Aim of the exercise: Every single entry that follows is to be retyped exactly.

----

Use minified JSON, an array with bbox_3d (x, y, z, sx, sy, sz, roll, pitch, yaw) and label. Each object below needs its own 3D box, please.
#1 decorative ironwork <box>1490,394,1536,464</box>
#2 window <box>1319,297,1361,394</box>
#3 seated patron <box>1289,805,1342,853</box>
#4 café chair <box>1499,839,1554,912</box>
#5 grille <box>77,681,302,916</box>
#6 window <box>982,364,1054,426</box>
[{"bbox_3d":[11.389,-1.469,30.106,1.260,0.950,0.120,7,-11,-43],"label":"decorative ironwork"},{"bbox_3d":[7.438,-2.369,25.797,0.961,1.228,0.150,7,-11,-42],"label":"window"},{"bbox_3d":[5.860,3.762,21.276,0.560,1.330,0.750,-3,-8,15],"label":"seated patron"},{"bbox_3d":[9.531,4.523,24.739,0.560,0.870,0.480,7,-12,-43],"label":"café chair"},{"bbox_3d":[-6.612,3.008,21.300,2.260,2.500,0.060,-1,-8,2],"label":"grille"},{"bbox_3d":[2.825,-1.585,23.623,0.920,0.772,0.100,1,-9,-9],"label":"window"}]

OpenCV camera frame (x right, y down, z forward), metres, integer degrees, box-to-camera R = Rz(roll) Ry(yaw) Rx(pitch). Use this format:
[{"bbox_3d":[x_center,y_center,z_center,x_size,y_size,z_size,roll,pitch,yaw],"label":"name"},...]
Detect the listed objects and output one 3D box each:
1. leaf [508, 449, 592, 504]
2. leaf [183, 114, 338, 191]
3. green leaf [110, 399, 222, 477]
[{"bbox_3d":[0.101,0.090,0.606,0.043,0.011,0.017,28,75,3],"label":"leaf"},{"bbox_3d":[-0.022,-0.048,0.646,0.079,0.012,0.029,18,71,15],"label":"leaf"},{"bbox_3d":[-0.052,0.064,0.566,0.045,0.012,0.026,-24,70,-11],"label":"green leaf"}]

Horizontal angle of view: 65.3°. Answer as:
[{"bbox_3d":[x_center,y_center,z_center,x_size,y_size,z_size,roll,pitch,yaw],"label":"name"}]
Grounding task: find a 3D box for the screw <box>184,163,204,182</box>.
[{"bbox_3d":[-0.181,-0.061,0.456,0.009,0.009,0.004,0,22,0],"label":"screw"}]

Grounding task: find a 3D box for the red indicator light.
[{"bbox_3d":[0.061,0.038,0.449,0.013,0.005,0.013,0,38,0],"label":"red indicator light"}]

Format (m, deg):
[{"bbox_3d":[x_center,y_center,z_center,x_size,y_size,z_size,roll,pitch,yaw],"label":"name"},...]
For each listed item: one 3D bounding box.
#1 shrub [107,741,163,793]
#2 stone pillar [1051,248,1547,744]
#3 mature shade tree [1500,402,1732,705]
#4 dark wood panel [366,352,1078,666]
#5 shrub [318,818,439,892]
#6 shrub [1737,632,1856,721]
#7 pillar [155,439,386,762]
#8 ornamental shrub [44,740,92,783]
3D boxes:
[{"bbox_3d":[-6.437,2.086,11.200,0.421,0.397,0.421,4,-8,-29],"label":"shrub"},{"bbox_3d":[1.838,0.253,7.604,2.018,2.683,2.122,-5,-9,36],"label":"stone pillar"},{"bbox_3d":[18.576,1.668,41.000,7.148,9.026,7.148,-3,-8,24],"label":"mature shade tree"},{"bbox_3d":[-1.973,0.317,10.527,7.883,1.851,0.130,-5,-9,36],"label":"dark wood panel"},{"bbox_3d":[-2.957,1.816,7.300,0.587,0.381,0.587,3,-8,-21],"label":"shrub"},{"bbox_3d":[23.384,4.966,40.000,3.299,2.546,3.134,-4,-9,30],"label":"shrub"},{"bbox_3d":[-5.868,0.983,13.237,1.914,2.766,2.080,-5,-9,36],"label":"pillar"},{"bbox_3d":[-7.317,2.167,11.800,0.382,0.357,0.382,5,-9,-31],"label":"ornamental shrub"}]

----

Written solution:
Use minified JSON, an array with bbox_3d (x, y, z, sx, sy, sz, roll, pitch, yaw) and label. Each object below needs its own 3D box, please.
#1 decorative ironwork <box>1490,394,1536,464</box>
#2 window <box>1319,297,1361,394</box>
#3 seated patron <box>1289,805,1342,853</box>
#4 café chair <box>1499,839,1554,912</box>
#5 grille <box>77,681,302,916</box>
#6 window <box>982,364,1054,426</box>
[{"bbox_3d":[11.389,-1.469,30.106,1.260,0.950,0.120,7,-11,-43],"label":"decorative ironwork"},{"bbox_3d":[7.438,-2.369,25.797,0.961,1.228,0.150,7,-11,-42],"label":"window"},{"bbox_3d":[5.860,3.762,21.276,0.560,1.330,0.750,-3,-8,15],"label":"seated patron"},{"bbox_3d":[9.531,4.523,24.739,0.560,0.870,0.480,7,-12,-43],"label":"café chair"},{"bbox_3d":[-6.612,3.008,21.300,2.260,2.500,0.060,-1,-8,2],"label":"grille"},{"bbox_3d":[2.825,-1.585,23.623,0.920,0.772,0.100,1,-9,-9],"label":"window"}]

OpenCV camera frame (x right, y down, z forward), metres, integer degrees, box-to-camera R = Rz(roll) Ry(yaw) Rx(pitch). Use this format:
[{"bbox_3d":[x_center,y_center,z_center,x_size,y_size,z_size,roll,pitch,yaw],"label":"name"},...]
Detect the listed objects and output one 3D box each:
1. leaf [508, 449, 592, 504]
2. leaf [183, 114, 338, 191]
3. green leaf [110, 399, 222, 477]
[{"bbox_3d":[0.101,0.090,0.606,0.043,0.011,0.017,28,75,3],"label":"leaf"},{"bbox_3d":[-0.022,-0.048,0.646,0.079,0.012,0.029,18,71,15],"label":"leaf"},{"bbox_3d":[-0.052,0.064,0.566,0.045,0.012,0.026,-24,70,-11],"label":"green leaf"}]

Horizontal angle of view: 65.3°. Answer as:
[{"bbox_3d":[x_center,y_center,z_center,x_size,y_size,z_size,roll,pitch,yaw],"label":"name"}]
Grounding task: find a 3D box for the screw <box>184,163,204,182</box>.
[{"bbox_3d":[-0.181,-0.061,0.456,0.009,0.009,0.004,0,22,0],"label":"screw"}]

Grounding task: find a 3D box for the red indicator light.
[{"bbox_3d":[0.061,0.038,0.449,0.013,0.005,0.013,0,38,0],"label":"red indicator light"}]

Format (m, deg):
[{"bbox_3d":[x_center,y_center,z_center,x_size,y_size,z_size,roll,pitch,yaw],"label":"name"},...]
For each listed item: one 3D bounding box.
#1 shrub [107,741,163,793]
#2 stone pillar [1051,248,1547,744]
#3 mature shade tree [1500,402,1732,705]
#4 dark wood panel [366,352,1078,666]
#5 shrub [318,818,439,892]
#6 shrub [1737,632,1856,721]
#7 pillar [155,439,386,762]
#8 ornamental shrub [44,740,92,783]
3D boxes:
[{"bbox_3d":[-6.437,2.086,11.200,0.421,0.397,0.421,4,-8,-29],"label":"shrub"},{"bbox_3d":[1.838,0.253,7.604,2.018,2.683,2.122,-5,-9,36],"label":"stone pillar"},{"bbox_3d":[18.576,1.668,41.000,7.148,9.026,7.148,-3,-8,24],"label":"mature shade tree"},{"bbox_3d":[-1.973,0.317,10.527,7.883,1.851,0.130,-5,-9,36],"label":"dark wood panel"},{"bbox_3d":[-2.957,1.816,7.300,0.587,0.381,0.587,3,-8,-21],"label":"shrub"},{"bbox_3d":[23.384,4.966,40.000,3.299,2.546,3.134,-4,-9,30],"label":"shrub"},{"bbox_3d":[-5.868,0.983,13.237,1.914,2.766,2.080,-5,-9,36],"label":"pillar"},{"bbox_3d":[-7.317,2.167,11.800,0.382,0.357,0.382,5,-9,-31],"label":"ornamental shrub"}]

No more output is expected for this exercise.